Kökez suyunu şifa beller; belleğimden Erkek Öğretmen Okulu ve 1970 li yılların Boluspor’unu silemem.
Boluspor,
Boluspor Başkanı Abdullah Abat,
Boluspor Teknik Direktörü Ahmet Taşyürek,
Boluspor Sportif Direktörü Barbaros Gözneli ve Bolusporlu futbolcular ile sosyal medyadan bir muhabbetim, arkadaşlığım yok.
Yakınlığım armaya, renge ve Boluspor’un kurumsal kimliğine.
Bu yakınlık, bu aidiyet duygusu benim için çok kıymetli.
Bu ülkede öven tarafın işi zor, döven tarafın işi kolay.

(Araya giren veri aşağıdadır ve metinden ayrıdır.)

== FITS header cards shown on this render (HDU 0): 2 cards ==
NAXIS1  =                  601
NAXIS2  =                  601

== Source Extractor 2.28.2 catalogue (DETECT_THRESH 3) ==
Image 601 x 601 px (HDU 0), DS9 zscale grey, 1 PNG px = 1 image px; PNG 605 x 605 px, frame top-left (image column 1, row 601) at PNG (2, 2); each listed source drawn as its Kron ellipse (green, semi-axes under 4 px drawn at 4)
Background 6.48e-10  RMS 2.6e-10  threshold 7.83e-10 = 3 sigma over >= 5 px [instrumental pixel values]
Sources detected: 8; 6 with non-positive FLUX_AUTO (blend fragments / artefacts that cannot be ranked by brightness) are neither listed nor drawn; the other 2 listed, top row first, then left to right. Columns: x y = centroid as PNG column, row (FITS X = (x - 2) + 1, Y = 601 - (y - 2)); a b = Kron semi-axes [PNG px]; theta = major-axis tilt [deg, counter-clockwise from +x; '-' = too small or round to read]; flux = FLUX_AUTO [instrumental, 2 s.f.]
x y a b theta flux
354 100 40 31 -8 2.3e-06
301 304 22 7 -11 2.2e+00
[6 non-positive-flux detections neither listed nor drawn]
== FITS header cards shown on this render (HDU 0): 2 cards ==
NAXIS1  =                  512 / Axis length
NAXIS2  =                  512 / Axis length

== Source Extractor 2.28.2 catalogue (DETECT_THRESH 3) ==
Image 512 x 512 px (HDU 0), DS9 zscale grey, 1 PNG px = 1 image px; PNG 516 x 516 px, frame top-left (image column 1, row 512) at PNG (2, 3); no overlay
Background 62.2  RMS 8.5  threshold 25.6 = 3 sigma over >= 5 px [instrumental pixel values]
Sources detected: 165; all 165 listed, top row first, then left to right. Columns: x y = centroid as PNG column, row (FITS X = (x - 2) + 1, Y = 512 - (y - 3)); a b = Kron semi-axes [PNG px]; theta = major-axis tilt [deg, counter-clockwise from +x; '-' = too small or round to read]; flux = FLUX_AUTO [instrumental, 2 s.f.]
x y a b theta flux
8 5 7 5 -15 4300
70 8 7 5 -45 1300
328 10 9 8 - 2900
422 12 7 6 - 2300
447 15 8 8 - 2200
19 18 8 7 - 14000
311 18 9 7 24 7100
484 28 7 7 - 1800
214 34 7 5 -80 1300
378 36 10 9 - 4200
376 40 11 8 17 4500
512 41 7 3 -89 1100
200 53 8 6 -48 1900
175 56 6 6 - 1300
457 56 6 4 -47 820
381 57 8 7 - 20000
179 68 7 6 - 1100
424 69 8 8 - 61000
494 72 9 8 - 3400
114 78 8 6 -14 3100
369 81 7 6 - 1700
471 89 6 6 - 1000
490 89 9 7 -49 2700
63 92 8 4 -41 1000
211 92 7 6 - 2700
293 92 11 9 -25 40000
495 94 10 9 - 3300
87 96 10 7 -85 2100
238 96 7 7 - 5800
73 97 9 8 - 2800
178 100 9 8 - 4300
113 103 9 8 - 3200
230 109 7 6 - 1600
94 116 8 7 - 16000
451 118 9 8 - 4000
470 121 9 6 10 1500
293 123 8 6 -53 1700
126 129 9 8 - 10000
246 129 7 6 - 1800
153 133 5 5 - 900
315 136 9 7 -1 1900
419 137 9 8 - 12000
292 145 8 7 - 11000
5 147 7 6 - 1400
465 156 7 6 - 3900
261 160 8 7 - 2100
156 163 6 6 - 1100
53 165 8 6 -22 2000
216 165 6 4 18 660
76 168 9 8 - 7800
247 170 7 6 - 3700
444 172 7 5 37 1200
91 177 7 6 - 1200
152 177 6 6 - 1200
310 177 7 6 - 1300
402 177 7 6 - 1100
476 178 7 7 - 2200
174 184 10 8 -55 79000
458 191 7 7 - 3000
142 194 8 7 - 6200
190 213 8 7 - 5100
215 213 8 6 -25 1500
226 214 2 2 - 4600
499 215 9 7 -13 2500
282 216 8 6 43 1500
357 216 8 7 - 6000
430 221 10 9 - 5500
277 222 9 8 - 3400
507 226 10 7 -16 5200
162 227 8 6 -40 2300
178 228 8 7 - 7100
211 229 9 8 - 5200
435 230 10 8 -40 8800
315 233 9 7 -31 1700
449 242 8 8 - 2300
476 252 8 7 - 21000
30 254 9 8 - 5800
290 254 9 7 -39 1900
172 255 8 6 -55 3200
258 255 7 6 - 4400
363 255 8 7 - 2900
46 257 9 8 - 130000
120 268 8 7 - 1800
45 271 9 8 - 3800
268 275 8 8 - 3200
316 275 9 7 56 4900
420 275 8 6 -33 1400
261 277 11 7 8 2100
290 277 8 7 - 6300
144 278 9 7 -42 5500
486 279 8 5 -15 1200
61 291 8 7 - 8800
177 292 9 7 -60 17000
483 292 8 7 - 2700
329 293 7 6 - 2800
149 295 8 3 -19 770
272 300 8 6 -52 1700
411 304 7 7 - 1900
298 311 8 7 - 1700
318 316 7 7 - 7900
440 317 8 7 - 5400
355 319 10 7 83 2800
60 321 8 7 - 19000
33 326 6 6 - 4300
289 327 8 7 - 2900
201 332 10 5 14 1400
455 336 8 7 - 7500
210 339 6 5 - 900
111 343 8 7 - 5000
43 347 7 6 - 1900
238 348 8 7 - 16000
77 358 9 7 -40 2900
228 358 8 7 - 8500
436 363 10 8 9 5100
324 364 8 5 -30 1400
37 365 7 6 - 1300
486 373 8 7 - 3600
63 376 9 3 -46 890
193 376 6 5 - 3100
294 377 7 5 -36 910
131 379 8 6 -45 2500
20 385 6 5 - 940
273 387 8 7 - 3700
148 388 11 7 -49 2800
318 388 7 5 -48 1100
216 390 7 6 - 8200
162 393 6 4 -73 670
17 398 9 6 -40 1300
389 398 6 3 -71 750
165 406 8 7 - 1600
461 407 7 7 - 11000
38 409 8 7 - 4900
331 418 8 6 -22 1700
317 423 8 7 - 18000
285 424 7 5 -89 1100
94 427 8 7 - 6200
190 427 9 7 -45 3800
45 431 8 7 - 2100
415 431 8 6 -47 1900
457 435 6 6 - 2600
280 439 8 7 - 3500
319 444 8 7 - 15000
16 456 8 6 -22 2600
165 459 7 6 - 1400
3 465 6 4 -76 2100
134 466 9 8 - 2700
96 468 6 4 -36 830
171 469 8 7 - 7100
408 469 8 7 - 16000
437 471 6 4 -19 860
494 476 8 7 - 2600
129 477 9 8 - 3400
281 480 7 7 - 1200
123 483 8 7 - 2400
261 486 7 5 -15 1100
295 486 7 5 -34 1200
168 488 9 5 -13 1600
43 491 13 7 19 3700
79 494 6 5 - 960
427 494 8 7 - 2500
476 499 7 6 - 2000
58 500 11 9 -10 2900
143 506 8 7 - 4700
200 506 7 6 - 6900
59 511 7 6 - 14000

Övüyorsan yaftan hazır, dövüyorsan etiketin…
Başarısız sonuçlar geldikçe ve skora dayalı değerlendirmeler çekim alanına girdikçe sıkıntılar artmaya başlayacak..
Sportif Direktör, Teknik Direktör, Futbolcular derken; mevzu yakında yönetim kuruluna saracak onu görüyorum.
Başkan Abat basın toplantısında ne demişti. “Boluspor geçen seneden daha iyi yerlerde olacak.”
Bu ne demek..
Boluspor küme düşme potasından uzak, play of’a yakın olacak.
XXX
Altınordu futbolcular ve Teknik Direktörü Hüseyin Eroğlu müthiş bir karakter ortaya koydular.
Boluspor kurumsalına olan saygılarını çok net bir şekilde gösterdiler.
Boluspor 2-1 mağlup durumda iken üçüncü golü neden atamadılar.
Siz sanıyor musunuz.
Beceriksizlik, şansızlık, yorgunluk, bencillik.
Kesinlikle değil.
Ceza sahası üzerinde yakaladıkları 3’e 1’de golü kaçırmak için çaktırmadan fırsat verdiler.
Hüseyin Eroğlu atılmayan golü ve pozisyonu ayakta iken alkışladı.
Kanımca;
Boluspor’un kurumsalına, teknik direktörüne, futbolcusuna, armasına, renklerine, başkanına duydukları saygıdan dolayı atmadılar.
XXX
Altınordu bir okul olmuş. Öğrenirken eğitiliyorlar.
Altınordu alt yapısı gibi, futbolcu ve hocaları ile de ne kadar övünseler azdır.
Bizse hala dövülecek adam aramakla meşgulüz.
İşin kolayı hep ezberimizde…
O kültür, o kurum hiç eksik olmayacak galiba..
Roma geleneği, baş parmak hep toprağı işaret edecek gibi görünüyor.
Sırf bu yüzden yeni nesil Teknik Direktörlere karşı müthiş saygı duyuyorum.
Bir teknik direktör hata yapabilir, hissi davranabilir, taktik konuda karşılık bulamamış, futbolcusundan verim alamamış olabilir.
Futbol oyunu, müthiş sancılı, paydaşı bol ve çeşitleri farklı bir süreç
Teknik Direktörler kadar, yönetim kurullarının da işi zor.
Sezon başında seçtikleri ve göreve getirdikleri Teknik Direktör Ahmet Taşyürek’e sahip çıkmayacaklar, bağrıma taş bastımı oynayacaklarsa…
Yönetimi de hükmen mağlup sayabiliriz.
Sezonun başından bu yana yapılan onca güzel iş; tabelaya kurban edilmiş olur ki!!
Yapılan işlerin de hiçbir değeri kalmaz.
XXX
Ben bu sezon sportif başarı ile hiç ilgilenmiyorum.
Maç analizi yapmak da içimden gelmiyor.
Canlı yayına maskeli, spor yazarlığına sosyal mesafeliyim.
Skorlar benim için şimdilik hiç mühim değil.
Boluspor Başkanı olsaydım
Bu takım iyi işler yapacak; bunu hissediyorum.
Eskiden ismi büyük hocalardan özür diliyorduk.
Şimdi yeni ve genç hocalar harbiden “camiadan özür diliyorum” diyebiliyor.
Bu az bir şey mi?
En azından insan olarak galip gelmeye başladık.